I Know This Much Is True
Along with The Eddy, this is my favourite drama on the telly at the moment (Sky Atlantic – Mondays at 9pm). The excellent Mark Ruffalo plays the part of twin brothers, Thomas and Dominick, trapped in a spiral of dependancy, mental illness, alienation and relationship breakdown. This amount of unrelenting gloom is not perhaps everybody’s idea of entertainment right now but it is an impressively crafted and brilliantly acted tragedy.
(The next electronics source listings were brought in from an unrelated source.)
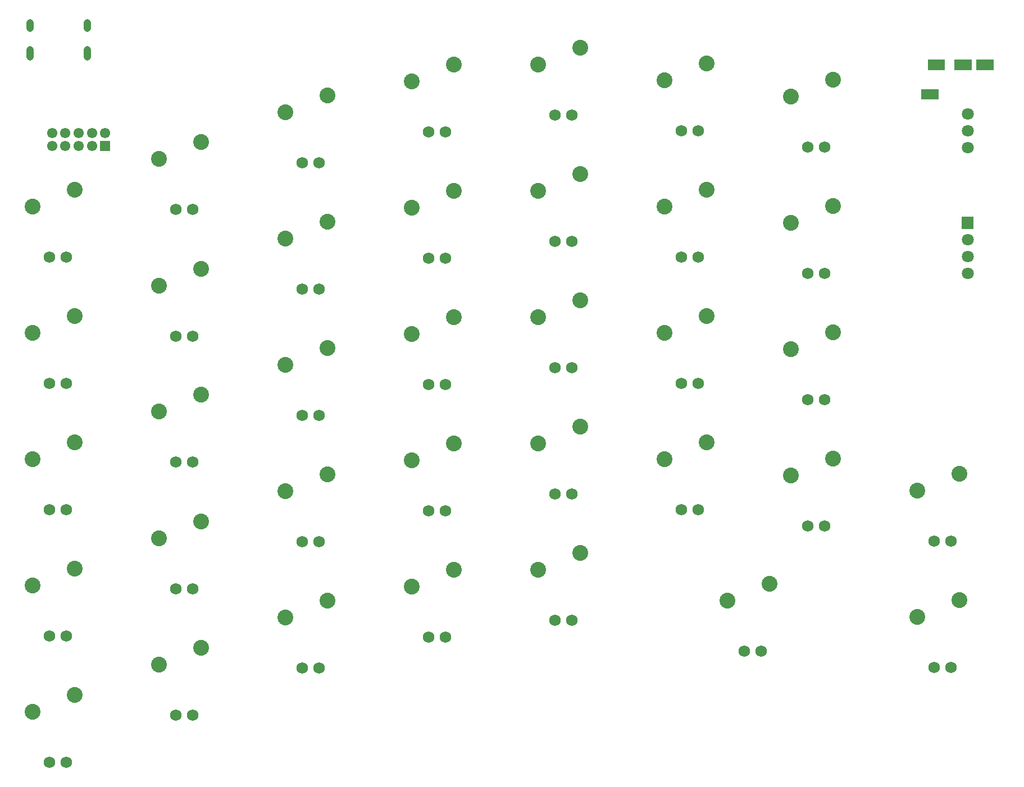
<source format=gts>
G04 Layer: TopSolderMaskLayer*
G04 EasyEDA v6.4.20.2, 2021-06-30T10:48:07+02:00*
G04 d10c3ea4707d49af85f46b29c2d7dc23,563db0ff5b334ec4995e7372edb549dc,10*
G04 Gerber Generator version 0.2*
G04 Scale: 100 percent, Rotated: No, Reflected: No *
G04 Dimensions in millimeters *
G04 leading zeros omitted , absolute positions ,4 integer and 5 decimal *
%FSLAX45Y45*%
%MOMM*%

%ADD52C,1.1016*%
%ADD53C,1.8016*%
%ADD55C,1.5532*%
%ADD58C,2.3876*%
%ADD59C,1.7272*%

%LPD*%
D52*
X1613154Y16770761D02*
G01*
X1613154Y16850761D01*
X749147Y16770761D02*
G01*
X749147Y16850761D01*
X1613154Y16337754D02*
G01*
X1613154Y16447754D01*
X749147Y16337754D02*
G01*
X749147Y16447754D01*
D53*
G01*
X14884400Y14960600D03*
G01*
X14884400Y15214600D03*
G01*
X14884400Y15468600D03*
G36*
X1808226Y14910054D02*
G01*
X1808226Y15065247D01*
X1963674Y15065247D01*
X1963674Y14910054D01*
G37*
D55*
G01*
X1885899Y15187599D03*
G01*
X1685899Y14987600D03*
G01*
X1685899Y15187599D03*
G01*
X1485900Y14987600D03*
G01*
X1485900Y15187599D03*
G01*
X1285900Y14987600D03*
G01*
X1285900Y15187599D03*
G01*
X1085900Y14987600D03*
G01*
X1085900Y15187599D03*
G36*
X14794229Y13740129D02*
G01*
X14794229Y13920470D01*
X14974570Y13920470D01*
X14974570Y13740129D01*
G37*
D53*
G01*
X14884400Y13576300D03*
G01*
X14884400Y13322300D03*
G01*
X14884400Y13068300D03*
G36*
X14284959Y16129762D02*
G01*
X14284959Y16289781D01*
X14545056Y16289781D01*
X14545056Y16129762D01*
G37*
G36*
X14184884Y15688818D02*
G01*
X14184884Y15848837D01*
X14445234Y15848837D01*
X14445234Y15688818D01*
G37*
G36*
X14685009Y16129762D02*
G01*
X14685009Y16289781D01*
X14945106Y16289781D01*
X14945106Y16129762D01*
G37*
G36*
X15018766Y16129762D02*
G01*
X15018766Y16289781D01*
X15279116Y16289781D01*
X15279116Y16129762D01*
G37*
D58*
G01*
X787400Y14071600D03*
G01*
X1422400Y14325600D03*
D59*
G01*
X1295400Y13309600D03*
G01*
X1041400Y13309600D03*
D58*
G01*
X787400Y12166600D03*
G01*
X1422400Y12420600D03*
D59*
G01*
X1295400Y11404600D03*
G01*
X1041400Y11404600D03*
D58*
G01*
X787400Y10261600D03*
G01*
X1422400Y10515600D03*
D59*
G01*
X1295400Y9499600D03*
G01*
X1041400Y9499600D03*
D58*
G01*
X787400Y8356600D03*
G01*
X1422400Y8610600D03*
D59*
G01*
X1295400Y7594600D03*
G01*
X1041400Y7594600D03*
D58*
G01*
X787400Y6451600D03*
G01*
X1422400Y6705600D03*
D59*
G01*
X1295400Y5689600D03*
G01*
X1041400Y5689600D03*
D58*
G01*
X14122400Y9791700D03*
G01*
X14757400Y10045700D03*
D59*
G01*
X14630400Y9029700D03*
G01*
X14376400Y9029700D03*
D58*
G01*
X2692400Y14795500D03*
G01*
X3327400Y15049500D03*
D59*
G01*
X3200400Y14033500D03*
G01*
X2946400Y14033500D03*
D58*
G01*
X4597400Y15494000D03*
G01*
X5232400Y15748000D03*
D59*
G01*
X5105400Y14732000D03*
G01*
X4851400Y14732000D03*
D58*
G01*
X6502400Y15963900D03*
G01*
X7137400Y16217900D03*
D59*
G01*
X7010400Y15201900D03*
G01*
X6756400Y15201900D03*
D58*
G01*
X8407400Y16217900D03*
G01*
X9042400Y16471900D03*
D59*
G01*
X8915400Y15455900D03*
G01*
X8661400Y15455900D03*
D58*
G01*
X10312400Y15976600D03*
G01*
X10947400Y16230600D03*
D59*
G01*
X10820400Y15214600D03*
G01*
X10566400Y15214600D03*
D58*
G01*
X12217400Y15735300D03*
G01*
X12852400Y15989300D03*
D59*
G01*
X12725400Y14973300D03*
G01*
X12471400Y14973300D03*
D58*
G01*
X2692400Y12877800D03*
G01*
X3327400Y13131800D03*
D59*
G01*
X3200400Y12115800D03*
G01*
X2946400Y12115800D03*
D58*
G01*
X4597400Y13589000D03*
G01*
X5232400Y13843000D03*
D59*
G01*
X5105400Y12827000D03*
G01*
X4851400Y12827000D03*
D58*
G01*
X6502400Y14058900D03*
G01*
X7137400Y14312900D03*
D59*
G01*
X7010400Y13296900D03*
G01*
X6756400Y13296900D03*
D58*
G01*
X8407400Y14312900D03*
G01*
X9042400Y14566900D03*
D59*
G01*
X8915400Y13550900D03*
G01*
X8661400Y13550900D03*
D58*
G01*
X10312400Y14071600D03*
G01*
X10947400Y14325600D03*
D59*
G01*
X10820400Y13309600D03*
G01*
X10566400Y13309600D03*
D58*
G01*
X12217400Y13830300D03*
G01*
X12852400Y14084300D03*
D59*
G01*
X12725400Y13068300D03*
G01*
X12471400Y13068300D03*
D58*
G01*
X2692400Y10985500D03*
G01*
X3327400Y11239500D03*
D59*
G01*
X3200400Y10223500D03*
G01*
X2946400Y10223500D03*
D58*
G01*
X4597400Y11684000D03*
G01*
X5232400Y11938000D03*
D59*
G01*
X5105400Y10922000D03*
G01*
X4851400Y10922000D03*
D58*
G01*
X6502400Y12153900D03*
G01*
X7137400Y12407900D03*
D59*
G01*
X7010400Y11391900D03*
G01*
X6756400Y11391900D03*
D58*
G01*
X8407400Y12407900D03*
G01*
X9042400Y12661900D03*
D59*
G01*
X8915400Y11645900D03*
G01*
X8661400Y11645900D03*
D58*
G01*
X10312400Y12166600D03*
G01*
X10947400Y12420600D03*
D59*
G01*
X10820400Y11404600D03*
G01*
X10566400Y11404600D03*
D58*
G01*
X12217400Y11925300D03*
G01*
X12852400Y12179300D03*
D59*
G01*
X12725400Y11163300D03*
G01*
X12471400Y11163300D03*
D58*
G01*
X2692400Y9067800D03*
G01*
X3327400Y9321800D03*
D59*
G01*
X3200400Y8305800D03*
G01*
X2946400Y8305800D03*
D58*
G01*
X4597400Y9779000D03*
G01*
X5232400Y10033000D03*
D59*
G01*
X5105400Y9017000D03*
G01*
X4851400Y9017000D03*
D58*
G01*
X6502400Y10248900D03*
G01*
X7137400Y10502900D03*
D59*
G01*
X7010400Y9486900D03*
G01*
X6756400Y9486900D03*
D58*
G01*
X8407400Y10502900D03*
G01*
X9042400Y10756900D03*
D59*
G01*
X8915400Y9740900D03*
G01*
X8661400Y9740900D03*
D58*
G01*
X10312400Y10261600D03*
G01*
X10947400Y10515600D03*
D59*
G01*
X10820400Y9499600D03*
G01*
X10566400Y9499600D03*
D58*
G01*
X12217400Y10020300D03*
G01*
X12852400Y10274300D03*
D59*
G01*
X12725400Y9258300D03*
G01*
X12471400Y9258300D03*
D58*
G01*
X2692400Y7162800D03*
G01*
X3327400Y7416800D03*
D59*
G01*
X3200400Y6400800D03*
G01*
X2946400Y6400800D03*
D58*
G01*
X4597400Y7874000D03*
G01*
X5232400Y8128000D03*
D59*
G01*
X5105400Y7112000D03*
G01*
X4851400Y7112000D03*
D58*
G01*
X6502400Y8343900D03*
G01*
X7137400Y8597900D03*
D59*
G01*
X7010400Y7581900D03*
G01*
X6756400Y7581900D03*
D58*
G01*
X8407400Y8597900D03*
G01*
X9042400Y8851900D03*
D59*
G01*
X8915400Y7835900D03*
G01*
X8661400Y7835900D03*
D58*
G01*
X11264900Y8128000D03*
G01*
X11899900Y8382000D03*
D59*
G01*
X11772900Y7366000D03*
G01*
X11518900Y7366000D03*
D58*
G01*
X14122400Y7886700D03*
G01*
X14757400Y8140700D03*
D59*
G01*
X14630400Y7124700D03*
G01*
X14376400Y7124700D03*
M02*

</source>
Ruffalo’s alternating physical and mental personas are remarkable, the supporting cast is unusually strong, and the dialogue is sharp and intelligent. And the icing on the cake for me is the use of Harold Budd’s music throughout.
Sea People: In Search of the Ancient Navigators of the Pacific
My current obsession and an abiding interest ever since reading The Kon-Tiki Expedition as a young’un. This is the story, clearly and beautifully told by Christina Thompson, of how the vast area of the Pacific Ocean known as Polynesia was colonised by people who travelled enormous distances in very basic sea vessels, employing navigation by the stars and with no reliable means of sustenance. The achievement was staggering when you consider that the Polynesian triangle connects New Zealand to Hawaii and the Easter Islands, an area of about 800,000 square miles. It is also the story of the early European explorers – Mendana, Tasman, Cook and their encounters with these remarkable people. Fascinating.